Tuesday, November 28, 2006

Up, Up and Advocate!

Something struck me tonight (aside from the feeling I should be studying) as I was watching Superman Returns, one of my favourite movies of this last year, and reflecting on my trip to campus today.

Is it me, or does the Curtis Building have something in common with the Kryptonite-laced supercontinent borne of Lex Luthor's greed?

I have noticed a decrease in power and will as I enter the building sometimes...

Pity post

OK everyone, time to send your sympathies, now that Vancouver is enduring an actual snowstorm and the snow isn't melting by the next day. No? Not even empathy? Well I took pictures anyway just for proof:

Trees from UBC campus/a Bob Ross painting.

I'd normally make some joke here that the ambient temperature had finally dropped low enough to match the temperature within the Law building, only that really happened. For some reason the asbestos just didn't keep in the heat today and classes were taught by be-parka-fied professors.

(Now c'mon, that law building deserves some sympathy.)

Sunday, November 26, 2006

Consider this my "Blog House"

Two years ago this weekend I began this blog.
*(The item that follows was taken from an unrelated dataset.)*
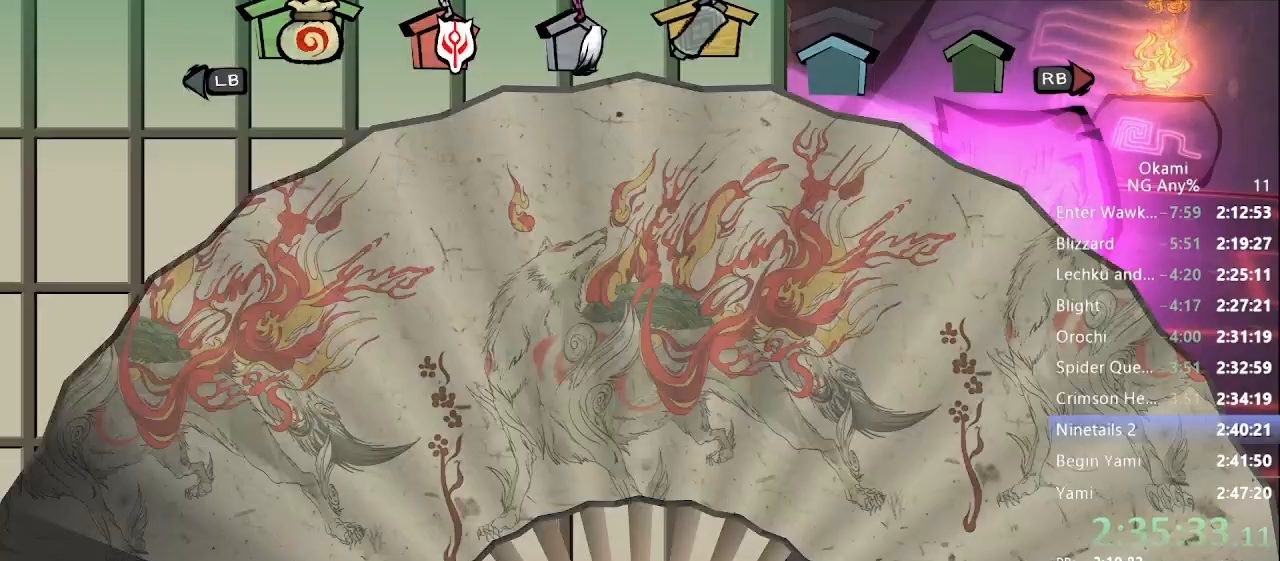
Gameplay with a controller (Xbox layout); each line is a JSON object with the inputs held at the frame after it (dt_ms = milliseconds from this image to that frame). "events" lists button and stick changes between this image and that frame as [ms after this image, input, new state], when the widget could be followed in between. Not read: DPAD_UP L3 R3 SELECT START.
{"dt_ms": 500, "buttons": ["A"], "left_stick": "center", "right_stick": "center", "events": [[500, "A", "down"]]}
In the intervening time, I've written over 250 posts, and at an average of 250 words per, that's over 62,500 words. (Still 300,000 words short of the lawyer-themed and longest Charles Dickens novel, Bleak House.)

But like the unfortunate victims of the depressingly high infant mortality rates that characterized Dickens' London, this blog will not live to see the age of 3: I've made the decision to wrap up this site in April, after my third year of law.

Looking around at the current selection of Canadian lawblogs is rather bleak itself: what once was a verdant field of bright-eyed opinion has now become a wasteland of lazy dereliction. Check out the index of Canadian sites on the Queen's Law blog (one of the best still around) and you'll find that many of these sites are either dead or dying.

We law students recognize that we occupy a niche of society that many people never see: lawyers before they become lawyers. I think blogging about it is actually sort of a privilege. It's sort of like the time during the massive delay in the Star Wars prequels, where you witness Anakin Skywalker's (viz. undergrad's) transformation to Darth Vader (viz. defence lawyer.) Also: kiss these nerdy metaphors goodbye.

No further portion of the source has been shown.